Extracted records
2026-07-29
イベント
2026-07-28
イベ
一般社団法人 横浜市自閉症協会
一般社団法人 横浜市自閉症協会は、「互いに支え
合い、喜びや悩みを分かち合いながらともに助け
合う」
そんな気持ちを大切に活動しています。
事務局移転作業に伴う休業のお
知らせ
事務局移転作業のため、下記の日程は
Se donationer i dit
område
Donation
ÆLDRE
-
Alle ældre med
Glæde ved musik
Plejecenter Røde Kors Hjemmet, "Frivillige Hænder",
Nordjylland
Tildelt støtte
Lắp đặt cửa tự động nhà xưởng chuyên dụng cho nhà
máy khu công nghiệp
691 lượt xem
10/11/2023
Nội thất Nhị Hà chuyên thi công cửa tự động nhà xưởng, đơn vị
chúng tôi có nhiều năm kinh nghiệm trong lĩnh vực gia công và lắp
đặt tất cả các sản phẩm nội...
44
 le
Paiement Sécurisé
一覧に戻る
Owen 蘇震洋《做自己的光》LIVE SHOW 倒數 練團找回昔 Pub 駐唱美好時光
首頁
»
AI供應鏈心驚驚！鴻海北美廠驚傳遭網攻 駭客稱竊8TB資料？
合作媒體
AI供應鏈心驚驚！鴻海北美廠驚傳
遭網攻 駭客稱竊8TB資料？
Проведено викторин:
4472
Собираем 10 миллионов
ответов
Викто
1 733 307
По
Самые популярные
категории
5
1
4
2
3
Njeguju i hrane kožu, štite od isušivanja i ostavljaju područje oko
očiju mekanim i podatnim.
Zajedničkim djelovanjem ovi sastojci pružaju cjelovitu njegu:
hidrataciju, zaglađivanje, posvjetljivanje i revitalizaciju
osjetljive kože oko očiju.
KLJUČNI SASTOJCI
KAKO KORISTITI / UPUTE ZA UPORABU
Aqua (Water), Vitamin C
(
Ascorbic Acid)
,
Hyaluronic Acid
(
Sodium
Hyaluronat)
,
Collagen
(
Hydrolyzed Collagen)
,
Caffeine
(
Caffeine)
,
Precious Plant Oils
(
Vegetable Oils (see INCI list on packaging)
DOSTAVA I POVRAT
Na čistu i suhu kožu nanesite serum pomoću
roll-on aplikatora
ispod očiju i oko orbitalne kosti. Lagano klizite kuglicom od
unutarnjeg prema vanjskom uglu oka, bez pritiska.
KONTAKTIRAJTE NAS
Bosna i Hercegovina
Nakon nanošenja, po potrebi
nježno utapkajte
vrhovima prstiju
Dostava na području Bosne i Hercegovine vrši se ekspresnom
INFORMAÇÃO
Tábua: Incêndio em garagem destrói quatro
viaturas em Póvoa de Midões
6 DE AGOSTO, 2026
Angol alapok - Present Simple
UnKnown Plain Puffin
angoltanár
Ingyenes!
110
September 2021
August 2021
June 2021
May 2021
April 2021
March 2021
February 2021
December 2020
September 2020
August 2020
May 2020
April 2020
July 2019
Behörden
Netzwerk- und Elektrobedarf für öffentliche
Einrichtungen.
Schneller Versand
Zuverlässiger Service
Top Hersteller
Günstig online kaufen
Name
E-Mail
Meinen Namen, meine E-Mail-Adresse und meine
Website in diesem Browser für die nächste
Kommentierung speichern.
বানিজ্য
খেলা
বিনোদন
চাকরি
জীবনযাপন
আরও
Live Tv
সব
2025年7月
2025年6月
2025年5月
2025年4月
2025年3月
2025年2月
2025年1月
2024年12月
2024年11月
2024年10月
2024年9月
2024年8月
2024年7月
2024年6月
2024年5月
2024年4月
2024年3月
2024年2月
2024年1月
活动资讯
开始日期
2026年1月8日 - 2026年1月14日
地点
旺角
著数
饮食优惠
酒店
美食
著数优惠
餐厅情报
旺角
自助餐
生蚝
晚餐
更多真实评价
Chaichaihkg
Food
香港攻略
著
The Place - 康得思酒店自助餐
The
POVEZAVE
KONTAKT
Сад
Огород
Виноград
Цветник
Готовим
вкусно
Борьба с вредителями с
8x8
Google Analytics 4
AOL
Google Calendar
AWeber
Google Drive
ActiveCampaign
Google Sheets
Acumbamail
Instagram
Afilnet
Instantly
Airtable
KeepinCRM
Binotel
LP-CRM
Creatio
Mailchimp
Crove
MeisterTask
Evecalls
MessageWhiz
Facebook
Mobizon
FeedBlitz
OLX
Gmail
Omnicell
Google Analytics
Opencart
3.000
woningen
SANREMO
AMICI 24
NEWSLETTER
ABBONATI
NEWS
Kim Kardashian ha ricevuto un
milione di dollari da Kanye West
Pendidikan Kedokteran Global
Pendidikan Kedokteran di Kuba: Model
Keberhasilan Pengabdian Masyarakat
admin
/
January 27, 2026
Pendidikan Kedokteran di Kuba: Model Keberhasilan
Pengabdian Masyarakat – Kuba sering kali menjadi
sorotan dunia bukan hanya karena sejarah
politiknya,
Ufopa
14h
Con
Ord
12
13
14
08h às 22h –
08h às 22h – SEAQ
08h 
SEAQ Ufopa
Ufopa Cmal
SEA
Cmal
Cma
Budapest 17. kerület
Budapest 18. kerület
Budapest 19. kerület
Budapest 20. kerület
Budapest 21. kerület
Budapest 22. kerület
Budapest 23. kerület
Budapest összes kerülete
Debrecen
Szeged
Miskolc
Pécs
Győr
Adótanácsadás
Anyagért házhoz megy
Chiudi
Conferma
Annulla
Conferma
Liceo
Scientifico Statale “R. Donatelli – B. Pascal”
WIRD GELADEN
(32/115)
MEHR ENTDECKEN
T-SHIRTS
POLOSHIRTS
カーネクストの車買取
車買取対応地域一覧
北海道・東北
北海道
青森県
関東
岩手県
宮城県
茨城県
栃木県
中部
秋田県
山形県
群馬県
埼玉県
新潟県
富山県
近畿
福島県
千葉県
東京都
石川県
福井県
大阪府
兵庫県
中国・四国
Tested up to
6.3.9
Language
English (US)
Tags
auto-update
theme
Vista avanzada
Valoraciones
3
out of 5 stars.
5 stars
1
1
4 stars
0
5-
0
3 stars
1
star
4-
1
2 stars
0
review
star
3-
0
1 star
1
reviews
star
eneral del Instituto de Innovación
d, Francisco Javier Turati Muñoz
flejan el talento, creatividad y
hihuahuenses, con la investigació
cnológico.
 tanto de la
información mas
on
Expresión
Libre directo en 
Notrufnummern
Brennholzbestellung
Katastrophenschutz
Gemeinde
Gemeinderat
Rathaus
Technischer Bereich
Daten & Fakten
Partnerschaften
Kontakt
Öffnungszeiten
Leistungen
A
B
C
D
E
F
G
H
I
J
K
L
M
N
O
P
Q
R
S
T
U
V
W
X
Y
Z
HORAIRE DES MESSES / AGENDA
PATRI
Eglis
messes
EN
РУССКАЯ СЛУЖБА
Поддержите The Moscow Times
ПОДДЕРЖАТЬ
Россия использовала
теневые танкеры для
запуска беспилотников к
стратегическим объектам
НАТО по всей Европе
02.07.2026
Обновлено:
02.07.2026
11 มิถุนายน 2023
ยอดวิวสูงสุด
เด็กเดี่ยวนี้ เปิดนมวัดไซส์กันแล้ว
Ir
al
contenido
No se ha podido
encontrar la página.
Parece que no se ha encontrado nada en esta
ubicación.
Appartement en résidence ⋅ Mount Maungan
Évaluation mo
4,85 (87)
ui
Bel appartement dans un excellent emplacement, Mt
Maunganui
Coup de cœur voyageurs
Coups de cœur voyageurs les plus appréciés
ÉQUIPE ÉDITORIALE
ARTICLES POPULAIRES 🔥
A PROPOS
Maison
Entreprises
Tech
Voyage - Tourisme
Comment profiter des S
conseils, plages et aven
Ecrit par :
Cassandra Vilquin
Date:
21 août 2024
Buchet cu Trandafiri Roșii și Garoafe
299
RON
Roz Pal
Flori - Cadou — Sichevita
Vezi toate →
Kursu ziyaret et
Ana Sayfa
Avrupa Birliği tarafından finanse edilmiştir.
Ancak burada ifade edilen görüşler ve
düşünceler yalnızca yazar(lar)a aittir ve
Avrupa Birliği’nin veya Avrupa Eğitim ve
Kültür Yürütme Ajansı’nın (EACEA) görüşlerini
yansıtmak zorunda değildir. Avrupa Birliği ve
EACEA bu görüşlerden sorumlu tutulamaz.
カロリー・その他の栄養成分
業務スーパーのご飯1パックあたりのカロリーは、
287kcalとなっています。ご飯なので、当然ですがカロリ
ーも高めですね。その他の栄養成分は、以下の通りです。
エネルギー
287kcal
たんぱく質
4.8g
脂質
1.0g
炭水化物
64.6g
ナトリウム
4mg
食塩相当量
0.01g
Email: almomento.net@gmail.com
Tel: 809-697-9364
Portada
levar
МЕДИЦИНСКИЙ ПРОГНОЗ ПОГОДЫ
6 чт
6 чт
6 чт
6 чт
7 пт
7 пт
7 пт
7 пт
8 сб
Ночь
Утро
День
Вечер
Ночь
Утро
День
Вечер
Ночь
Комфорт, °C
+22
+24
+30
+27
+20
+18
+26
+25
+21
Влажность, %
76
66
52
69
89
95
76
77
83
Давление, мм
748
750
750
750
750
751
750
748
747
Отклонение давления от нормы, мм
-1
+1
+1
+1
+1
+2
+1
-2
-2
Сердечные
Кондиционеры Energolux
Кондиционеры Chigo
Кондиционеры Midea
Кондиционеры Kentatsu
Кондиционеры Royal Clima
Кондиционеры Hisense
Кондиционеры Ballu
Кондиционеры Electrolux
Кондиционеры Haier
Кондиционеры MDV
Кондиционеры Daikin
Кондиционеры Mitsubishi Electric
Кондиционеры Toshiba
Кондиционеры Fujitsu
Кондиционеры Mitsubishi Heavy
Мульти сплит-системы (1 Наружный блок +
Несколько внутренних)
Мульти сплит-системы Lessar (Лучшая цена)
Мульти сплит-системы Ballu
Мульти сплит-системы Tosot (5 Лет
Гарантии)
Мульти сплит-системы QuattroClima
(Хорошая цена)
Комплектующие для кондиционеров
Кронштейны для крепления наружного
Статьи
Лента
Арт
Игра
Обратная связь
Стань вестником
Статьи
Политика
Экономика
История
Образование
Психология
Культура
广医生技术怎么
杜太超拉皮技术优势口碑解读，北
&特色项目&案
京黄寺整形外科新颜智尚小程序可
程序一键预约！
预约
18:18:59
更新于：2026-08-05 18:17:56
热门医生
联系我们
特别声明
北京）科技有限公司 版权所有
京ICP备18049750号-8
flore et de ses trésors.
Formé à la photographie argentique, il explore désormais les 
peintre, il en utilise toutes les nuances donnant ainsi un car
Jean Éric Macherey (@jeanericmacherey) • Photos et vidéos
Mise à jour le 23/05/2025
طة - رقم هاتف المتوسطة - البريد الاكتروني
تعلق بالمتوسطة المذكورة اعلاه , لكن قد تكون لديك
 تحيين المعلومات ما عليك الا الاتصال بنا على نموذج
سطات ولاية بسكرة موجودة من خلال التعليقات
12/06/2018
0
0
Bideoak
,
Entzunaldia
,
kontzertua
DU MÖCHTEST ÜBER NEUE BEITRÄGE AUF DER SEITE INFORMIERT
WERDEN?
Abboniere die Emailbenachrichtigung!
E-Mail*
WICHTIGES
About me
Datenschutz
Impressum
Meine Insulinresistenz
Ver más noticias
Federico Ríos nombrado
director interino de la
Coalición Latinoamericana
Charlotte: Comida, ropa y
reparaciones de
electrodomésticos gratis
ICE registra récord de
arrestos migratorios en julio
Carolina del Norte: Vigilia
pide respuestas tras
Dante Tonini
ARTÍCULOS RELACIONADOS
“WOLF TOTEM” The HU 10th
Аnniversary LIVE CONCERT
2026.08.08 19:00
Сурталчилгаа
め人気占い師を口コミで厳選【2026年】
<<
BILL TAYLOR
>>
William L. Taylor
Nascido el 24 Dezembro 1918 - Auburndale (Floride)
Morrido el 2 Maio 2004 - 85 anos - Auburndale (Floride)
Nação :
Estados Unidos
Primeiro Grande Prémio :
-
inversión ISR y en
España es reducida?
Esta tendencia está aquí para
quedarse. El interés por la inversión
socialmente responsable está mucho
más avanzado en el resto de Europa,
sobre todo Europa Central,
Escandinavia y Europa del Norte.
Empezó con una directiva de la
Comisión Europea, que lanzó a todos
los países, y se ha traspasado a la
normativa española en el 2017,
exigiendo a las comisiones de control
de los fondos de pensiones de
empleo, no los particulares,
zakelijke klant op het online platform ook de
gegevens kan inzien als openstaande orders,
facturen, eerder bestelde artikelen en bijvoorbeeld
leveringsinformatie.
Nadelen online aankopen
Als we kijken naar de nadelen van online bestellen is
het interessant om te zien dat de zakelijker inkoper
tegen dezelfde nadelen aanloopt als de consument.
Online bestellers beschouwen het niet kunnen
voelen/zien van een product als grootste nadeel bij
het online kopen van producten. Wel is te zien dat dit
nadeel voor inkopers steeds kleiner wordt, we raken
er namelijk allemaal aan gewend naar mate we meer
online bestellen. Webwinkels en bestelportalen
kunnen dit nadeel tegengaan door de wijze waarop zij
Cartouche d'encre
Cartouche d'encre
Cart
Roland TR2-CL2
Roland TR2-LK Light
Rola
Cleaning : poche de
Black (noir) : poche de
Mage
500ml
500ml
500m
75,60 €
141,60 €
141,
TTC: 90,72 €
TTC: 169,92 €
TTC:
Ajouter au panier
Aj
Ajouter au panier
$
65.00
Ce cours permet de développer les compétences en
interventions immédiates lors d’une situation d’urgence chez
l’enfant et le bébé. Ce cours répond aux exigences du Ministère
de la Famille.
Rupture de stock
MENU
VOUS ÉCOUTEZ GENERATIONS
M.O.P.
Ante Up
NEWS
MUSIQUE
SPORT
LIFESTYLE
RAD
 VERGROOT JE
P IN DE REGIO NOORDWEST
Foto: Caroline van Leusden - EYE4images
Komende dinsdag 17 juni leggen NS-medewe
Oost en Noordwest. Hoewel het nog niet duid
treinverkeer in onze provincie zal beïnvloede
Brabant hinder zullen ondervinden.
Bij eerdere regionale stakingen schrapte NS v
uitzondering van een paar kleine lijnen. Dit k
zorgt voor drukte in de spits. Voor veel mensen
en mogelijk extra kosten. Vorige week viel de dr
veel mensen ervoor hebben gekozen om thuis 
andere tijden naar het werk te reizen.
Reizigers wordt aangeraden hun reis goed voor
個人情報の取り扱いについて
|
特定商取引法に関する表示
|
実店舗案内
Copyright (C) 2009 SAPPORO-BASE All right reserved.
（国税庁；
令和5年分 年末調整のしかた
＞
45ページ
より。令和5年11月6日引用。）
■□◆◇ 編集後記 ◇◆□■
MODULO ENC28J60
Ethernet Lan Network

=== Description of the task ===
Render the listing from its first line through the line containing "Glæde ved musik" as a Markdown table with the columns "No." and "Text", one numbered row per line. Leave out any blank lines.

=== Exercise answer ===
| No. | Text |
|---|---|
| 1 | 2026-07-29 |
| 2 | イベント |
| 3 | 2026-07-28 |
| 4 | イベ |
| 5 | 一般社団法人 横浜市自閉症協会 |
| 6 | 一般社団法人 横浜市自閉症協会は、「互いに支え |
| 7 | 合い、喜びや悩みを分かち合いながらともに助け |
| 8 | 合う」 |
| 9 | そんな気持ちを大切に活動しています。 |
| 10 | 事務局移転作業に伴う休業のお |
| 11 | 知らせ |
| 12 | 事務局移転作業のため、下記の日程は |
| 13 | Se donationer i dit |
| 14 | område |
| 15 | Donation |
| 16 | ÆLDRE |
| 17 | - |
| 18 | Alle ældre med |
| 19 | Glæde ved musik |